The invention by Dornier of the method of extracorporeal shock wave destruction of urinary stones came at a time when the NHS budget was under unusual strain and the Department of Health asked for bids from different London hospitals. The competition was intense, but Shuttleworth put forward a scheme which won the prize, and for the next decade large numbers of renal calculi were referred to St Thomas' for the new treatment. The results of the first thousand cases were published in the British Journal of Urology [1986 Dec; 58(6):573-7]. His publications included his Hunterian Lecture [Ann Roy Coll Surg Eng 1963; 32:164-179] and a chapter on urological surgery for De Wardener's textbook, The Kidney.

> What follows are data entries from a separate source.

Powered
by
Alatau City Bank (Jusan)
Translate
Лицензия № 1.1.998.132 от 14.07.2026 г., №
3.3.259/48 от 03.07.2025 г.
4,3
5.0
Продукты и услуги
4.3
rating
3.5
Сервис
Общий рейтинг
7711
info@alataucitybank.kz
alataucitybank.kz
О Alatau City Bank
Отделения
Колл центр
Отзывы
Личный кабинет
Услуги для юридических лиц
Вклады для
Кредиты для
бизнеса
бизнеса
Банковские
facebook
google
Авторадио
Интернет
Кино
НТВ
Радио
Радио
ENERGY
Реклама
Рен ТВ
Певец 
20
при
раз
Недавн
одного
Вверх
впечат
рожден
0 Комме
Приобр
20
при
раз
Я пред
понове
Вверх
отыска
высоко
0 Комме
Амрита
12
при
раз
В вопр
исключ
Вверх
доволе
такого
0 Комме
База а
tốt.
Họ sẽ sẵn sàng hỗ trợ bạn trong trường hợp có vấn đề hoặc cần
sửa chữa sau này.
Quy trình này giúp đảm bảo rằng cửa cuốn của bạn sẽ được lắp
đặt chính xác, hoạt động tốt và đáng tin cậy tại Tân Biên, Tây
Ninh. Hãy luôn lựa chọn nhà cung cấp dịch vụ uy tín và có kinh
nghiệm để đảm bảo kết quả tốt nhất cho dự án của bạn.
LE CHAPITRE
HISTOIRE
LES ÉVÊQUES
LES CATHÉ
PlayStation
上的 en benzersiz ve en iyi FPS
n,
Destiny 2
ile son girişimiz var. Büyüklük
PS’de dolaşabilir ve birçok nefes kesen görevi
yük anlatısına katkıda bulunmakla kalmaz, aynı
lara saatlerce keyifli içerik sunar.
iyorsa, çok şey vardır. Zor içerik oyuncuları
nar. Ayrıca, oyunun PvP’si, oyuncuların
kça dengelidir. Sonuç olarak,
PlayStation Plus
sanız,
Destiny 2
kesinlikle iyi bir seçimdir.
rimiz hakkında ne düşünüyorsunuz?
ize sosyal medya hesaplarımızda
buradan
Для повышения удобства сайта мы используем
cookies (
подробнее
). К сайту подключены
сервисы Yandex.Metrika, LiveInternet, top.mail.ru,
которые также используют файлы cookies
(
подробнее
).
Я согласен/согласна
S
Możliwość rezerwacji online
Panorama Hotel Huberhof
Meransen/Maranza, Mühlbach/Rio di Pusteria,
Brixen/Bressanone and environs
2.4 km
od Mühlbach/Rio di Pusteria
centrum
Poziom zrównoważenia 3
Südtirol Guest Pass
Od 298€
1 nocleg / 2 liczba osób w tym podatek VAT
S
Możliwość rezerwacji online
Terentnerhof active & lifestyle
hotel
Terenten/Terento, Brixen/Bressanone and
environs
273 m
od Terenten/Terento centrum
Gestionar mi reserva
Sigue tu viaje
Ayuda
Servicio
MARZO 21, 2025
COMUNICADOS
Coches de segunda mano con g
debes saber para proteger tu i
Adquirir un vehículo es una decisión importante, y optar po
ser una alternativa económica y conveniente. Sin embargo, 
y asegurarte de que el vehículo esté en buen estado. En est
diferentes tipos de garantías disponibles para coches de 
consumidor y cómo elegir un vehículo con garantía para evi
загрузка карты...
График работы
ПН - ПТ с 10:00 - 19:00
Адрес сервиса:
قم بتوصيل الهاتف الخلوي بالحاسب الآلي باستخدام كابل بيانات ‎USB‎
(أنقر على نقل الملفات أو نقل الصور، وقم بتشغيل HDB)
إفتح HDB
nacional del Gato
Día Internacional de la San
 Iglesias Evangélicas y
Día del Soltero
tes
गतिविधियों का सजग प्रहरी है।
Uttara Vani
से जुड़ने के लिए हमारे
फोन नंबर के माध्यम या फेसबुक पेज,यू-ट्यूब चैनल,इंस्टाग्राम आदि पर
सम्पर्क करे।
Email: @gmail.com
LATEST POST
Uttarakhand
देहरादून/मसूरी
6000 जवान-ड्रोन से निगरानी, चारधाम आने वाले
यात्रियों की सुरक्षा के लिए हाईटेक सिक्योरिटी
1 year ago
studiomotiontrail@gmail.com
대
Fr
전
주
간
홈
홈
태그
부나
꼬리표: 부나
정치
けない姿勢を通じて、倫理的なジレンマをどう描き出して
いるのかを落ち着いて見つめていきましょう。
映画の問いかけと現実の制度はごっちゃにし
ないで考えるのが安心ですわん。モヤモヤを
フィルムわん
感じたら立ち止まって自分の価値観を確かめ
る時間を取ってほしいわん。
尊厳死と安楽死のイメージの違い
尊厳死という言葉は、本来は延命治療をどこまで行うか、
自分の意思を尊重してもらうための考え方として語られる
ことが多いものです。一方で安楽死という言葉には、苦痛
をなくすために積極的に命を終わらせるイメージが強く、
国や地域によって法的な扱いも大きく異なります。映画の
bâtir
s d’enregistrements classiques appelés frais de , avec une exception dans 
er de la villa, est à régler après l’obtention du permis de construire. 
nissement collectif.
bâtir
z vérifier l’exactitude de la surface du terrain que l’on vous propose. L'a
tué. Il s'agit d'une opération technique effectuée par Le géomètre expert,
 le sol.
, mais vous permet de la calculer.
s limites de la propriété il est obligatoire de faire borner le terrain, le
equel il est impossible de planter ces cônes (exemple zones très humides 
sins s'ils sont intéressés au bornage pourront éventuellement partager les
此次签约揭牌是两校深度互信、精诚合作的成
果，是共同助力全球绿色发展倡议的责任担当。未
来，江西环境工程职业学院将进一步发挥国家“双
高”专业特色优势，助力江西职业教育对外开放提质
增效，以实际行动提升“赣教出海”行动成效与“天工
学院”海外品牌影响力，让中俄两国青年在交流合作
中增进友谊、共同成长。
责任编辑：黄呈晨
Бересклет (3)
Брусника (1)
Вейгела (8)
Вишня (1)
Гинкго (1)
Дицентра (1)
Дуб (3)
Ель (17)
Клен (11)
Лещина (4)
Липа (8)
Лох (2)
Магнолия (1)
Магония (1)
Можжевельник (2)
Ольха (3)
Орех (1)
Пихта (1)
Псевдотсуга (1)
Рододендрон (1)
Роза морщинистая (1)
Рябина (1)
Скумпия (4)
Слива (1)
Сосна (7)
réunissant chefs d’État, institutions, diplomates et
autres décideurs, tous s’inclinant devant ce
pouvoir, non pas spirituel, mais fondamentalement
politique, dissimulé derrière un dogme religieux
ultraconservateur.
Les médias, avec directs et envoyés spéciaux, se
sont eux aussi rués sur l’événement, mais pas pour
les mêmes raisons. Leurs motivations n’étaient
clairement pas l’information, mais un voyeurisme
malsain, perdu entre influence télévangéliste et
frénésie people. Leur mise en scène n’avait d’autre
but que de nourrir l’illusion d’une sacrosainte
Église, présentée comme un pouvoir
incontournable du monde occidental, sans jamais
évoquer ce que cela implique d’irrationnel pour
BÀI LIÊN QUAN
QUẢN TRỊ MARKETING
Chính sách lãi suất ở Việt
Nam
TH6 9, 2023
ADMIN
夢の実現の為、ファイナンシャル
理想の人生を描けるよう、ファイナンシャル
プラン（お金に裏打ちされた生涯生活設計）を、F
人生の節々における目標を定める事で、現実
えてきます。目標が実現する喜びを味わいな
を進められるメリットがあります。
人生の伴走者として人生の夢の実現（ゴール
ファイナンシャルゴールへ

In committee he was often dogmatic and, as a consequence, nearly always got his way, although not when he was outvoted in the appointment of the first female surgical registrar! (In his view a surgical career was for men.) Because of his strong personality and strong views he had many detractors in the hospital, and strained relationships were also apparent in relation to his somewhat turbulent private life.

He was a lover of sunshine and of Italy, owning a villa in Tuscany, where he retreated each summer and produced his own wine. He had three marriages, all of which failed, and from each of which there were children. This was unusual in the then conformist establishment of St Thomas' and some of his more puritanical colleagues were distinctly disconcerted. He also attracted a circle of devoted supporters.

In retirement he moved permanently to his Tuscan farmhouse, where he was happy growing his own vegetables, harvesting his hay field, picking his own grapes and making wine, and entertaining friends who visited him from England. Left alone after the death of his partner Pamela, he continued to be a generous host and kept in touch with several of his family. A hip replacement in London did not slow him up and it was only when he suffered progressive amnesia that his family brought him back to England to a nursing home. He was then diagnosed with prostate cancer from which he eventually died on 8 March 2006. His supporters felt that it was sad there was no memorial service for him at St Thomas', as was customary for a departed senior member of the consultant staff.

Sir Barry Jackson

Sources used to compile this entry: [Personal knowledge and information from John Blandy, Martin Claridge, Phillippa, Lady Mellon, Henry Oakeley].